For booting with grub only /boot needs to be accessible by the BIOS,
so it's common to make /boot a separate partition early on the disk
with / and other partitions higher up.

This is the first I've heard of any Promise SATA controller having
such lame limitations.

2008-12-02 01:43:50

by David Ellingsworth

[permalink] [raw]
Subject: Re: Promise PDC20376

> > Since I put this out there, I felt it was important to follow-up on so
> > others could benefit from my experiences. After extensive testing, the
> > cause of the problems I've experienced are a result of a bug in the
> > Fasttrak bios for the Promise 376 controller. Specifically speaking,
> > bios interrupt 13h, AH=42 fails to read the requested sector from the
> > drive despite the fact that bios interrupt 13h, AH=41, BX=0x55AA
> > indicates the drive supports LBA extensions. The only known
> > work-around at this time is to limit the size of the primary boot
> > partition to 8GB or less and place it below the 8GB boundary where LBA
> > extensions are not required to read the drive. I have contacted
> > Promise concerning this issue and will provide more updates if
> > anything metabolizes. Until then any users experiencing similar issues
> > should use the work-around I've described above to boot the operating
> > system of their choice.
>
> For booting with grub only /boot needs to be accessible by the BIOS,
> so it's common to make /boot a separate partition early on the disk
> with / and other partitions higher up.
>
> This is the first I've heard of any Promise SATA controller having
> such lame limitations.
>

A small update to this. It seems the above mentioned interrupt fails
somewhere around the 128GB boundary. Interrupt 13h, AH=42 uses a 64
bit sector address and should be capable of addressing the entire
drive. For a SATA controller, this limitation seems relatively
arbitrary. For IDE controllers, a limitation such as this is
apparently common.

Regards,

David Ellingsworth

2008-12-02 10:52:04

by Alan

[permalink] [raw]
Subject: Re: Promise PDC20376

> A small update to this. It seems the above mentioned interrupt fails
> somewhere around the 128GB boundary. Interrupt 13h, AH=42 uses a 64
> bit sector address and should be capable of addressing the entire
> drive.

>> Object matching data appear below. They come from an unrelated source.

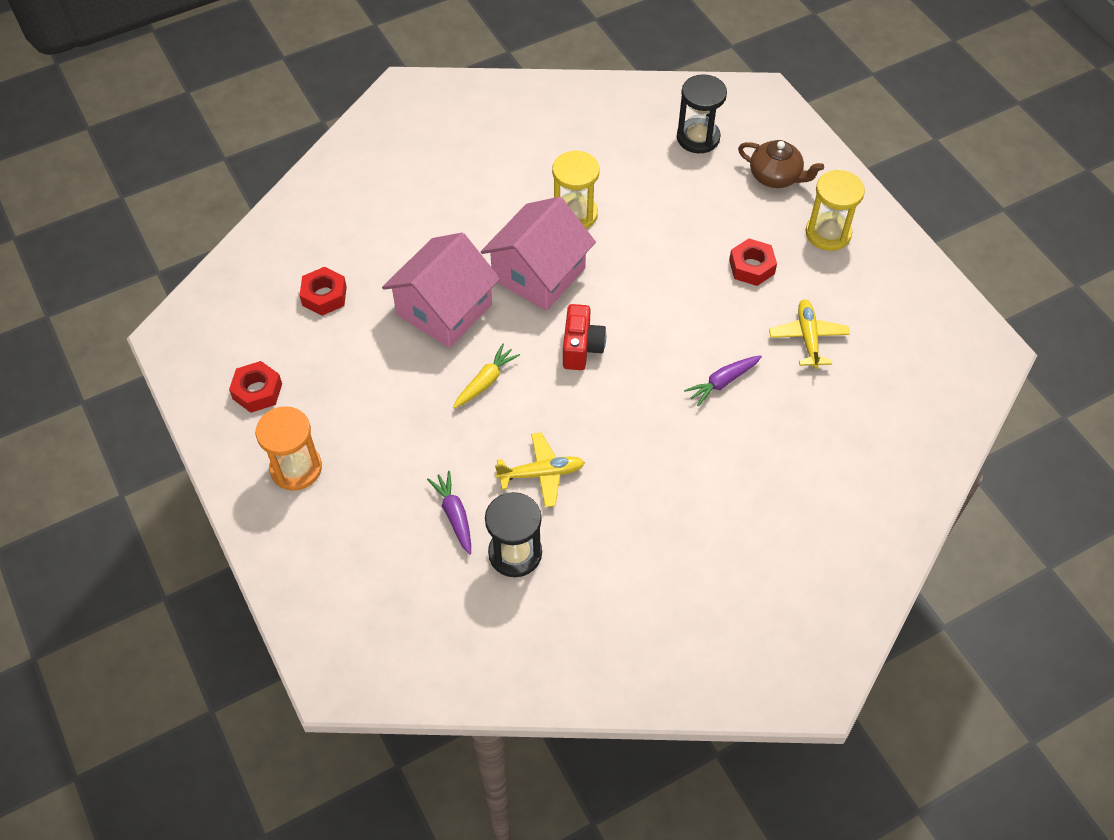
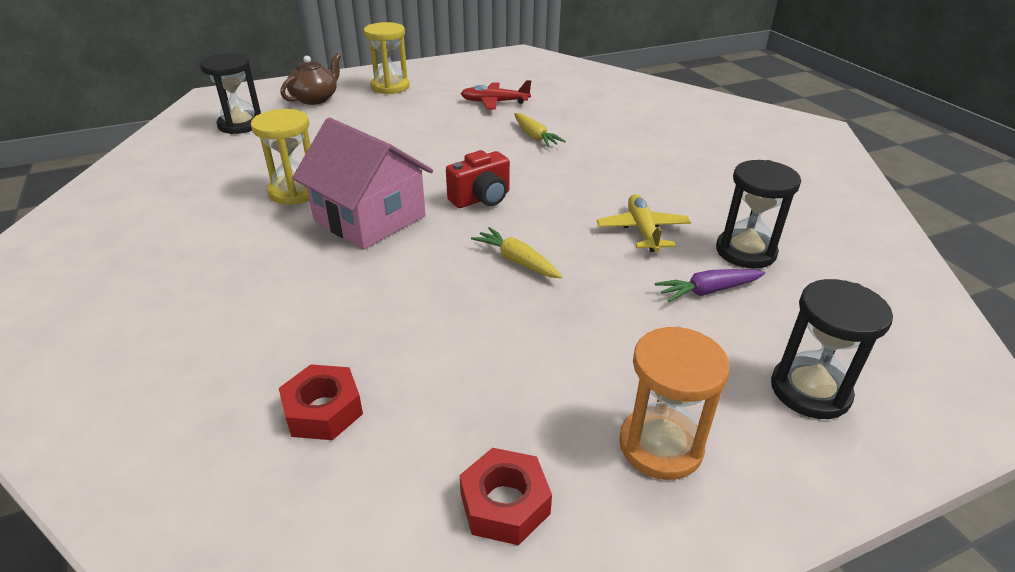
camera: 85 degrees left, 20 degrees down
(343, 564) = (810, 390): none -> black hourglass
(444, 309) = (397, 288): pink house -> none
(581, 348) = (481, 199): red camera -> red camera turned 135 degrees clockwise
(723, 382) = (535, 136): purple carrot -> yellow carrot
(751, 267) = (412, 115): red nut -> none
(808, 337) = (494, 102): yellow plane -> red plane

For a SATA controller, this limitation seems relatively
> arbitrary. For IDE controllers, a limitation such as this is
> apparently common.

137GB I would imagine. That is the point at which LBA48 commands must be
used not LBA28 and presumably their BIOS code only supports old format
commands

2008-12-02 13:36:47

by David Ellingsworth

[permalink] [raw]
Subject: Re: Promise PDC20376

On Tue, Dec 2, 2008 at 5:50 AM, Alan Cox <[email protected]> wrote:
>> A small update to this. It seems the above mentioned interrupt fails
>> somewhere around the 128GB boundary. Interrupt 13h, AH=42 uses a 64
>> bit sector address and should be capable of addressing the entire
>> drive. For a SATA controller, this limitation seems relatively
>> arbitrary. For IDE controllers, a limitation such as this is
>> apparently common.
>
> 137GB I would imagine. That is the point at which LBA48 commands must be
> used not LBA28 and presumably their BIOS code only supports old format
> commands
>

Right, with LBA28 addressing you get 2^28 sector addresses = 2^27 KiB
= 2^17 MiB = 2^7 GiB = 128 GiB which is approximately 137GB. When I
wrote 128GB I really meant 128 GiB.

Regards,

David Ellingsworth

P.S. I hate the "new" binary size notations they only cause confusion.